| What the task requires |
From the entries below, copy out unchanged the lines from the one with "This record shows" up to and including the one with "dist [0.038868, -0.001877]", and leave out the pictures.

| Records supplied |
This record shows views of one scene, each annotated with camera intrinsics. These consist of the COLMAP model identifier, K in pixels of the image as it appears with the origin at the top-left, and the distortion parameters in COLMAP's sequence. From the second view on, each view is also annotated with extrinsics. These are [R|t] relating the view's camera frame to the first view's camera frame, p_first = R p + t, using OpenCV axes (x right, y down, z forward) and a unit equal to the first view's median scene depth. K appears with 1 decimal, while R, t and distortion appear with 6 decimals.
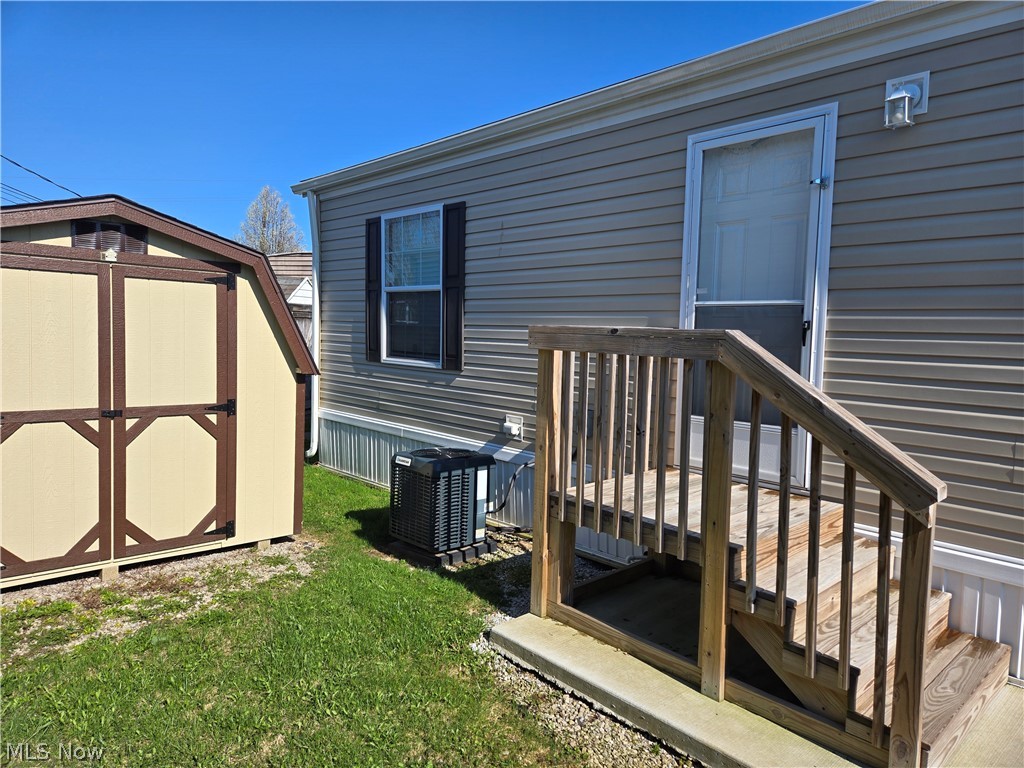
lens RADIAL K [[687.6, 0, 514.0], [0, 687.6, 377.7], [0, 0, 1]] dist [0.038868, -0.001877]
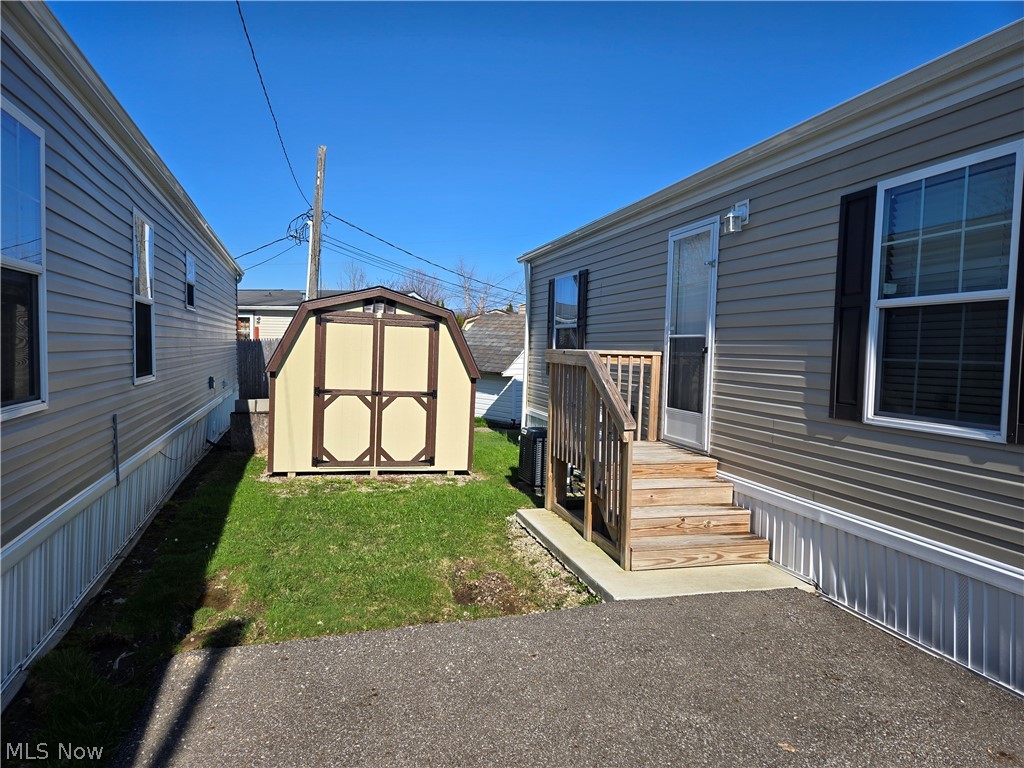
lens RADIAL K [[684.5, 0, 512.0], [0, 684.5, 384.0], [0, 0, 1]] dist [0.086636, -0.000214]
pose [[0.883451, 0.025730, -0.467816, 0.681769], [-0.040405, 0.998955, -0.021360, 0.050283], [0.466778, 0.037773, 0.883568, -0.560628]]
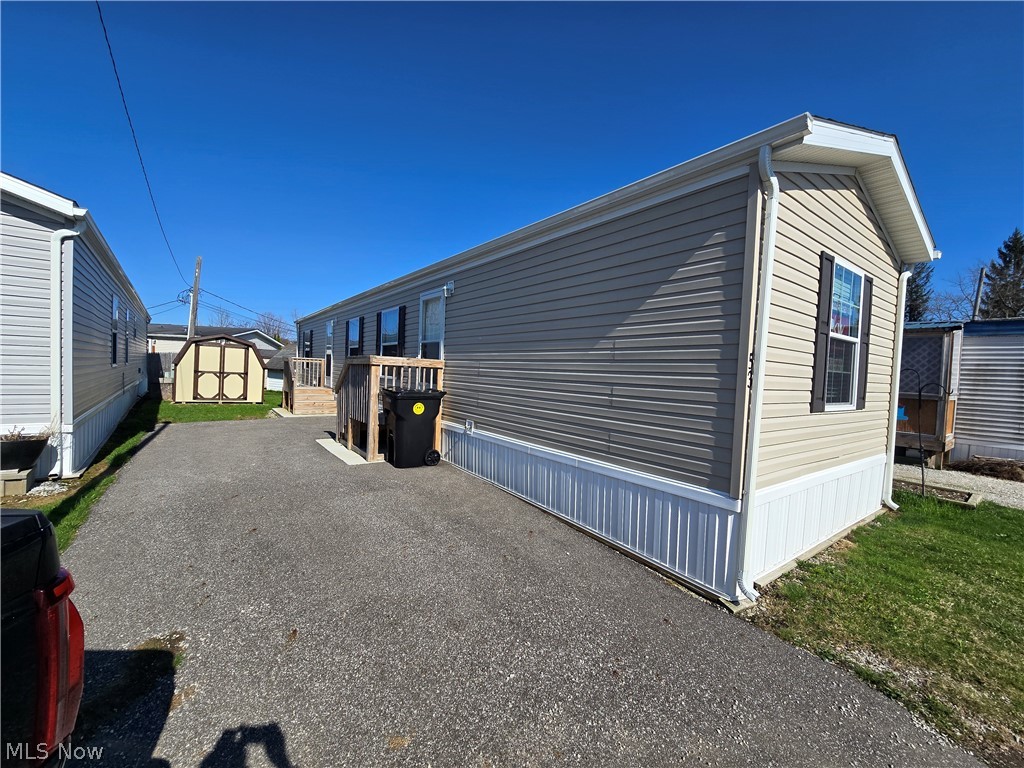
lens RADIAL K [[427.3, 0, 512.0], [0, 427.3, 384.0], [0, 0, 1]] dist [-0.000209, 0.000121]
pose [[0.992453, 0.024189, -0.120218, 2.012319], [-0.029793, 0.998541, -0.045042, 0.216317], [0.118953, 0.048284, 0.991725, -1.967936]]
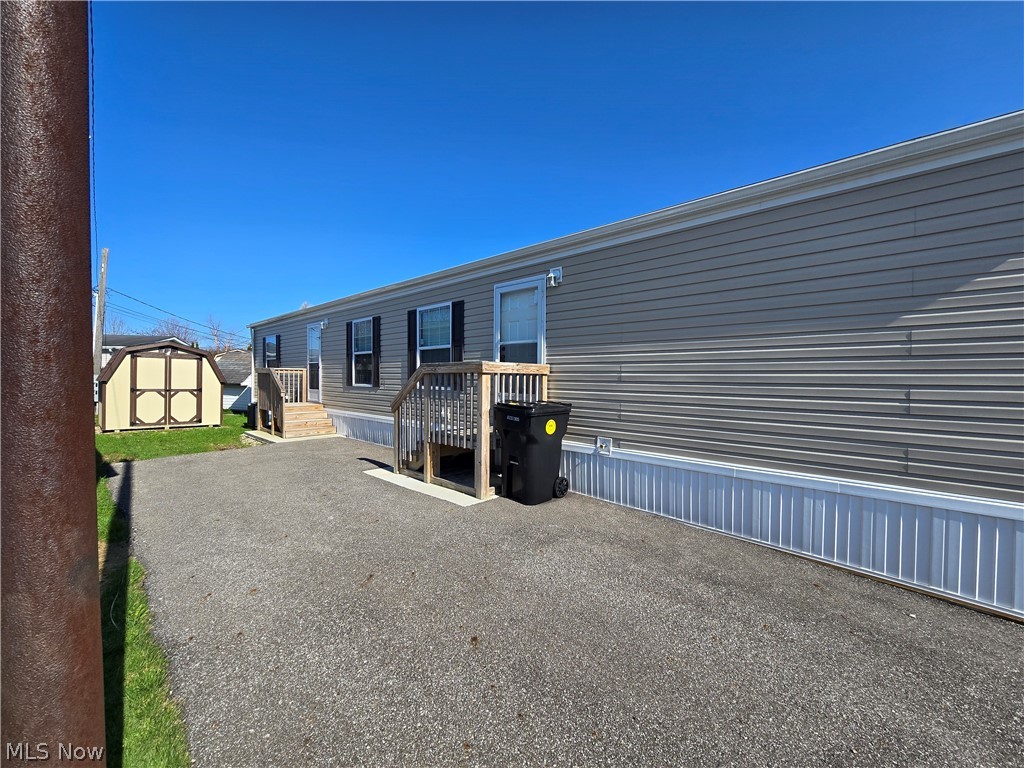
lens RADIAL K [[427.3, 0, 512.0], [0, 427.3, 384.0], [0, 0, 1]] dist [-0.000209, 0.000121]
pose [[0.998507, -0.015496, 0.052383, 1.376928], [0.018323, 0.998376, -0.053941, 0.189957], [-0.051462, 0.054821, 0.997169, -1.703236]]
* * *
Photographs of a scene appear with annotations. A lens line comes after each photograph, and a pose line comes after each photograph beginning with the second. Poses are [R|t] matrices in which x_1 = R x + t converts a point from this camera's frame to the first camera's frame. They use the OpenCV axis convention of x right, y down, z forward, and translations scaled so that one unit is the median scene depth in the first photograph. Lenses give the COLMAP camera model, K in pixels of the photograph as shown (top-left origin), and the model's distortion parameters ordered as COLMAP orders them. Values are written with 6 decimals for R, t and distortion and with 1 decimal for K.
* * *
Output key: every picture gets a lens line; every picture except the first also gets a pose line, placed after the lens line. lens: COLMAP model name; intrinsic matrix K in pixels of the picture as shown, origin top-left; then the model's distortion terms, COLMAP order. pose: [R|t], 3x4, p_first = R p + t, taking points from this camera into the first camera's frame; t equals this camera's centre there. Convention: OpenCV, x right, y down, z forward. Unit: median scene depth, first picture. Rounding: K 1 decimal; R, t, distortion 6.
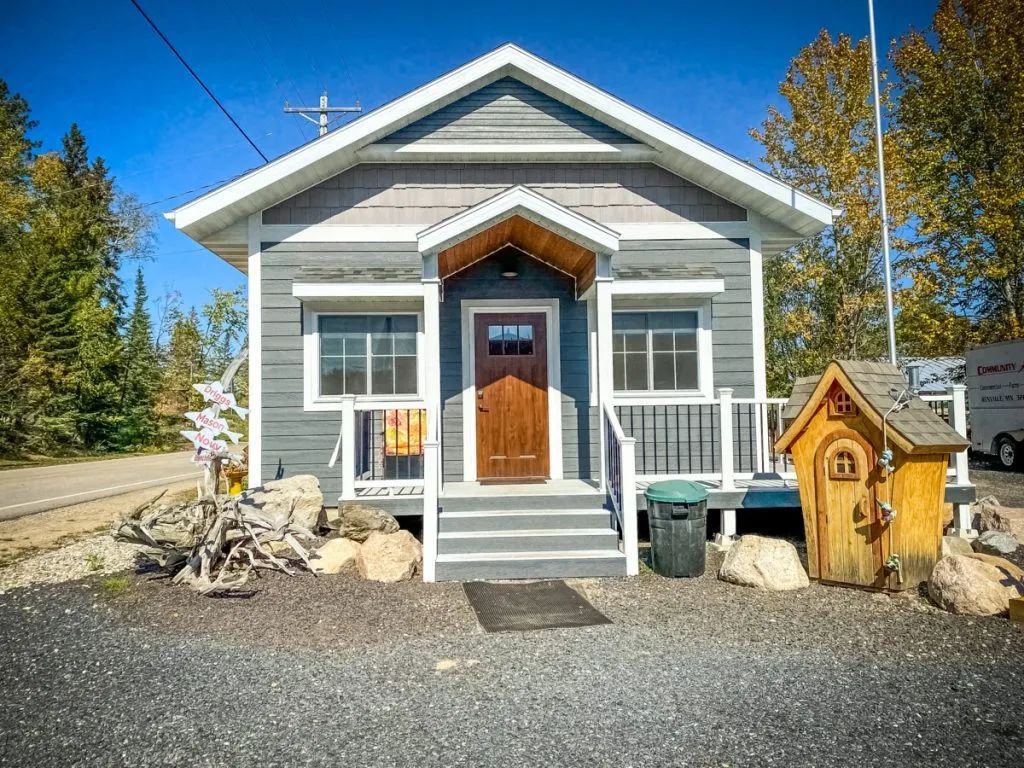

| Solution to this exercise |
This record shows views of one scene, each annotated with camera intrinsics. These consist of the COLMAP model identifier, K in pixels of the image as it appears with the origin at the top-left, and the distortion parameters in COLMAP's sequence. From the second view on, each view is also annotated with extrinsics. These are [R|t] relating the view's camera frame to the first view's camera frame, p_first = R p + t, using OpenCV axes (x right, y down, z forward) and a unit equal to the first view's median scene depth. K appears with 1 decimal, while R, t and distortion appear with 6 decimals.
lens RADIAL K [[687.6, 0, 514.0], [0, 687.6, 377.7], [0, 0, 1]] dist [0.038868, -0.001877]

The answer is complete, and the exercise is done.